Although an MSn spectral tree data has previously been used to generate detailed fragmentation pathways for flavonoid annotation (5), MSn workflows have traditionally been limited by issues around ease of use. Establishing instrument methods has historically been challenging for nonexpert users, a challenge that has been further compounded by the fact that MSn spectral tree data processing has required manual fragment ion assignment. This has proved to be a major process bottleneck, and has required specialist knowledge around flavonoid chemical structure and fragmentation rules.

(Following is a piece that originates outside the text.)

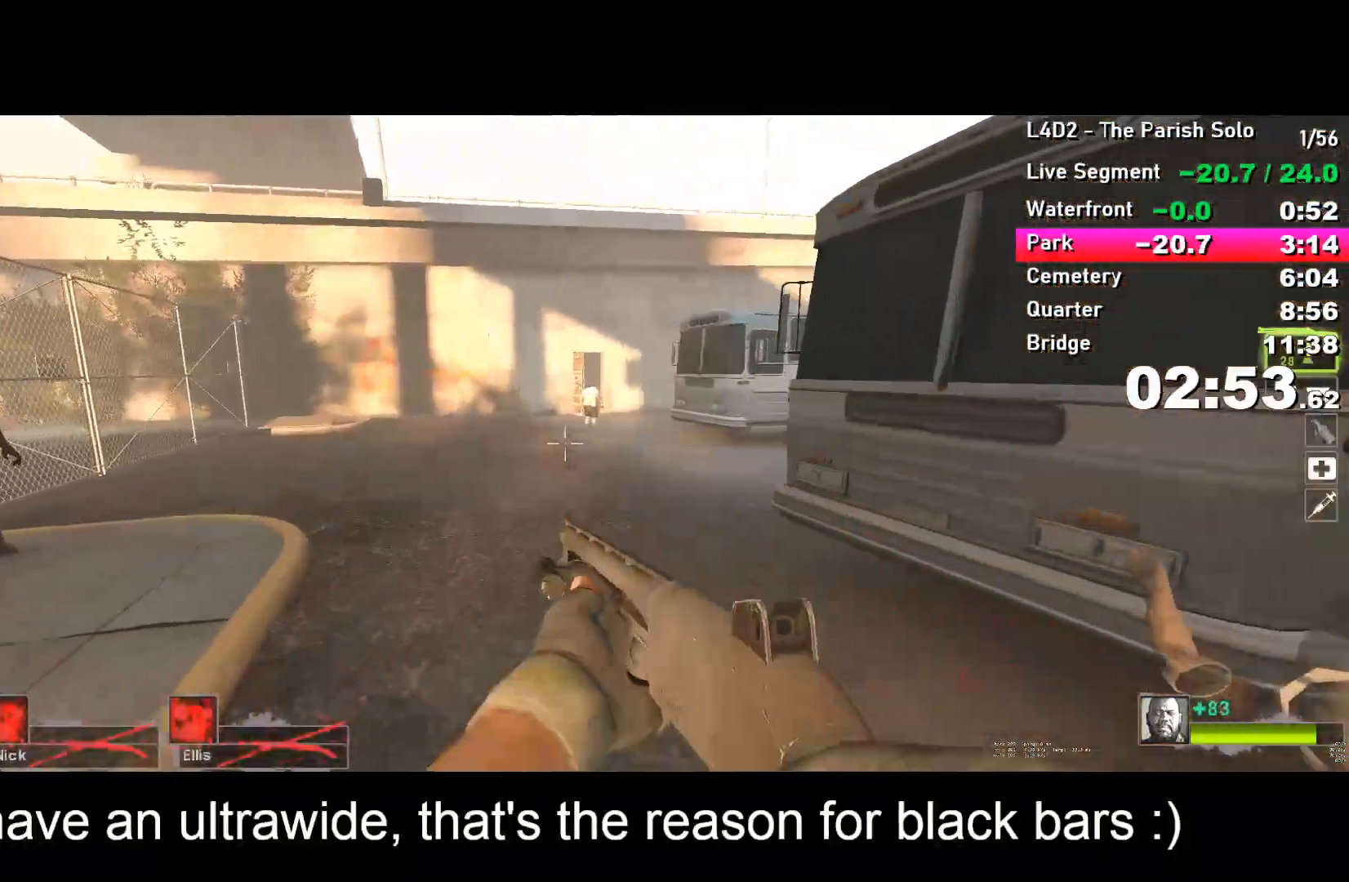
{"keys": ["a"], "events": [[50, "d", "down"], [50, "space", "up"], [50, "w", "up"], [167, "a", "down"], [167, "d", "up"]]}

The structure-specific MSn instrument template used in this study enabled the acquisition of high-quality MSn data without the need for any specialist expertise. Furthermore, the analysis tools applied in this workflow, including the subtree search function in the Mass Frontier 8.0 software and the FISh scoring algorithm in the Compound Discoverer 3.0 software, allow fragment ion information from the MSn spectral tree to be processed automatically, without the need for knowledge of specific fragmentation rules.

The new workflow presented here makes full use of the deeper and more structurally relevant fragment ion information generated through MSn analysis, enabling more flavonoid compounds to be annotated relative to an MS2-only approach. The partial MSn spectral tree match results provided valuable substructural information for true unknown compounds; with subtree search, the software identified unknown compounds belonging to the flavonoid compound class that did not have exact references in the mzCloud library, but partial matches of the extensive high resolution fragmentation information within mzCloud.

Tables I and II highlight some of the flavonoids identified by the novel MSn workflow, and compare these to the compounds identified using an MS2-only approach. Table I demonstrates that, although both methods identified the flavonoid rutin in the juice samples, the MSn method was able to identify five additional unknown secondary metabolites of this compound. Similarly, Table II shows that an additional three secondary metabolites of the flavonoid isorhamnetin could be identified using the MSn spectral tree data.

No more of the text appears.